Capitão dos bombeiros lança livro sobre desastre de Mariana


Crime socioambiental da Samarco em Mariana completa quatro anos nesta terça-feira (Rogério Alves/TV Senado)

Bárbara Teixeira*

O rompimento da Barragem de Fundão, em Mariana, completa quatro anos esta semana. Até a recente vazamento de petróleo na costa brasileira, era considerado o maior desastre ambiental do Brasil. A tragédia não apenas destruiu Bento Rodrigues, mas deixou feridas que até hoje não foram cicatrizadas.

De forma intensa e reveladora, o capitão do Corpo de Bombeiros Militar de Minas Gerais (CBM-MG), Leonard Farah, traduziu em livro a sua experiência diante daquela “cena de guerra”. Além da lama, será lançado nesta terça-feira (5), às 19h30, com debate no projeto Sempre um Papo, na Faculdade de Direito da UFMG.

O capitão, um dos primeiros a chegar no local da tragédia, pretende contar sobre a experiência vivida em campo. Segundo ele, o intuito do livro é “inspirar as pessoas e trazer para perto a realidade dos bombeiros, mostrando que somos pessoas comuns”.

“O público vai se identificar muito com o livro. Os leitores vão ver que os bombeiros são pessoas totalmente normais como qualquer um. Às vezes, o público nos enxerga como super-heróis, mas nós só temos um treinamento especializado”, explica. Para o militar, o livro vai permitir que as pessoas conheçam melhor o trabalho do Corpo de Bombeiros, lendo a respeito dos bastidores, “tanto na nas horas mais decisivas, como nas que a gente arrisca a vida pelos outros” diz o capitão.

********************

Exercícios a fazer —
1. Reproduza fielmente um trecho da reportagem sobre o livro do capitão: comece nas palavras "O capitão, um" e pare depois de "diz o capitão.".
2. Por favor, escreva a continuação da reportagem sobre o livro do capitão a partir do ponto em que ela termina.
As linhas abaixo não serão necessárias.

Registros extraídos de uma coleção:
********************

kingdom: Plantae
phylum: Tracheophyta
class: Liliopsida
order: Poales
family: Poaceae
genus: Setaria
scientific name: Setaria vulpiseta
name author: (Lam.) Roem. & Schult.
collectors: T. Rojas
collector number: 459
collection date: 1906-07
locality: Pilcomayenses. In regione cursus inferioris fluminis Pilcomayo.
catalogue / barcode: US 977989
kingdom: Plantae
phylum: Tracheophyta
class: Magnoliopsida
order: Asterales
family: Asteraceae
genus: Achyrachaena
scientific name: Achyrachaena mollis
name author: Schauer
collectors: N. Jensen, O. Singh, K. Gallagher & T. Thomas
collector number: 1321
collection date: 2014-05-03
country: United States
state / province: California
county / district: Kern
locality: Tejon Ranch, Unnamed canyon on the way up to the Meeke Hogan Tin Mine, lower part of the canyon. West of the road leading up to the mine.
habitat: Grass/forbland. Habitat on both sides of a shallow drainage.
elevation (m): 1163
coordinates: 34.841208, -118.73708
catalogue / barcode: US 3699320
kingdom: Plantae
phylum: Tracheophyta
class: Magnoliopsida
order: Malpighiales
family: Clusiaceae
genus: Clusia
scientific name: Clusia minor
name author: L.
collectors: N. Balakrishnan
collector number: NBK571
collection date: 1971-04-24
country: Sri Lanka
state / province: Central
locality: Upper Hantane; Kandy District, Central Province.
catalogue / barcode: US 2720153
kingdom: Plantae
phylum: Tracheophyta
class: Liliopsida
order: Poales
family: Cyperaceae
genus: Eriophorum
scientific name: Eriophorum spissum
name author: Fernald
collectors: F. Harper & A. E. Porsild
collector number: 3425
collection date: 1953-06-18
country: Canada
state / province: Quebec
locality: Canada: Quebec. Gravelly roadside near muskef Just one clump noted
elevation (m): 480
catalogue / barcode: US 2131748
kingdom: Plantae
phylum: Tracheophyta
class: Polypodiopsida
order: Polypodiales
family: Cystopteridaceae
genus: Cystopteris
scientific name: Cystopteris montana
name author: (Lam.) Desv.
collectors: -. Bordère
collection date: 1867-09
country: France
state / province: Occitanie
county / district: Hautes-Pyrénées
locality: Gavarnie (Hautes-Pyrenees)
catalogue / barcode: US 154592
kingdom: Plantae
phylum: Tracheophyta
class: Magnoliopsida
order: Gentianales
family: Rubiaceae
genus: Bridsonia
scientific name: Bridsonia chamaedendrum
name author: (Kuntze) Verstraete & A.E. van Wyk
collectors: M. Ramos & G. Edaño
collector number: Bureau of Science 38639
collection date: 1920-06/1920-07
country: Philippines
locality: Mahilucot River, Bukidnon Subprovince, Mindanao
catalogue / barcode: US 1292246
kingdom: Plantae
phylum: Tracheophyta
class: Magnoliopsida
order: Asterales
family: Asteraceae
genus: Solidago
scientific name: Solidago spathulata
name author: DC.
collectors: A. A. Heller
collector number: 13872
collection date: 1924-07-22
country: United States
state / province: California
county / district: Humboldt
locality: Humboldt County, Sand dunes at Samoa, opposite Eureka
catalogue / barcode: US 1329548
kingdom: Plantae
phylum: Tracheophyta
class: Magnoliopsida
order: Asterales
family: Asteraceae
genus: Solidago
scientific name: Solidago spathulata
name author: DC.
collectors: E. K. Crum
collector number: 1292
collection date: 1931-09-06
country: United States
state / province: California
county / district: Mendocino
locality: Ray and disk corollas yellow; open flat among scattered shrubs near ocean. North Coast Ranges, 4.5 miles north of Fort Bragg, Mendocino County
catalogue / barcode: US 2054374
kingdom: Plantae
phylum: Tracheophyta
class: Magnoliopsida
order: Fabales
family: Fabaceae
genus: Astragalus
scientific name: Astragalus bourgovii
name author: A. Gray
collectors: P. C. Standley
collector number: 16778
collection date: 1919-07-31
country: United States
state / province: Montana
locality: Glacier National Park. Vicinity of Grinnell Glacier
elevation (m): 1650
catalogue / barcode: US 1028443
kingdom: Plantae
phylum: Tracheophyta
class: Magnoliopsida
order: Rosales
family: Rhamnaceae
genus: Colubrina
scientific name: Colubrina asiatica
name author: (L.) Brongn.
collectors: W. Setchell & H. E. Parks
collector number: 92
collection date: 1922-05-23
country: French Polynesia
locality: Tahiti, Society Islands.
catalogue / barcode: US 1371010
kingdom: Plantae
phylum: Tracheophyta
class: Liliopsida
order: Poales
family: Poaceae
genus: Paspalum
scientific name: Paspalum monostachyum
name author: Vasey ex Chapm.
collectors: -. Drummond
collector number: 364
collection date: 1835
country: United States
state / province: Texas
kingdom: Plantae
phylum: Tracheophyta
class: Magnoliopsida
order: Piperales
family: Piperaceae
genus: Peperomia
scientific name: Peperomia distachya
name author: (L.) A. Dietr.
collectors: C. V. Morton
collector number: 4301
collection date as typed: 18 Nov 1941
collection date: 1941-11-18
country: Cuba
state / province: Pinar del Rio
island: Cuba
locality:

********************

Respostas por tarefa —
1.
O capitão, um dos primeiros a chegar no local da tragédia, pretende contar sobre a experiência vivida em campo. Segundo ele, o intuito do livro é “inspirar as pessoas e trazer para perto a realidade dos bombeiros, mostrando que somos pessoas comuns”.

“O público vai se identificar muito com o livro. Os leitores vão ver que os bombeiros são pessoas totalmente normais como qualquer um. Às vezes, o público nos enxerga como super-heróis, mas nós só temos um treinamento especializado”, explica. Para o militar, o livro vai permitir que as pessoas conheçam melhor o trabalho do Corpo de Bombeiros, lendo a respeito dos bastidores, “tanto na nas horas mais decisivas, como nas que a gente arrisca a vida pelos outros” diz o capitão.

2.
Ainda de acordo com Farah, Além da lama foi idealizado através de uma atividade rotineira dos bombeiros. Como é de costume da corporação, os militares escrevem relatórios das operações como forma de controle interno. Entretanto, o relatório do capitão sobre aquela operação se destacou por ter tomado grandes proporções. Contando o dia a dia dos trabalhos de resgate, as dificuldades e alegrias, o livro envolve o leitor nos sentimentos dos bombeiros e das vítimas.

“Ele começou a partir de um relatório, mas comecei a colocar mais emoção e realmente tentar mostrar a operação. Durante um ano, atentei a outros fatores, ouvi outros militares que estavam na ocorrência para que eles colocassem o ponto de vista deles e para que o livro não fosse um relato só meu, mas de vários bombeiros”, diz o autor sobre o processo de escrita.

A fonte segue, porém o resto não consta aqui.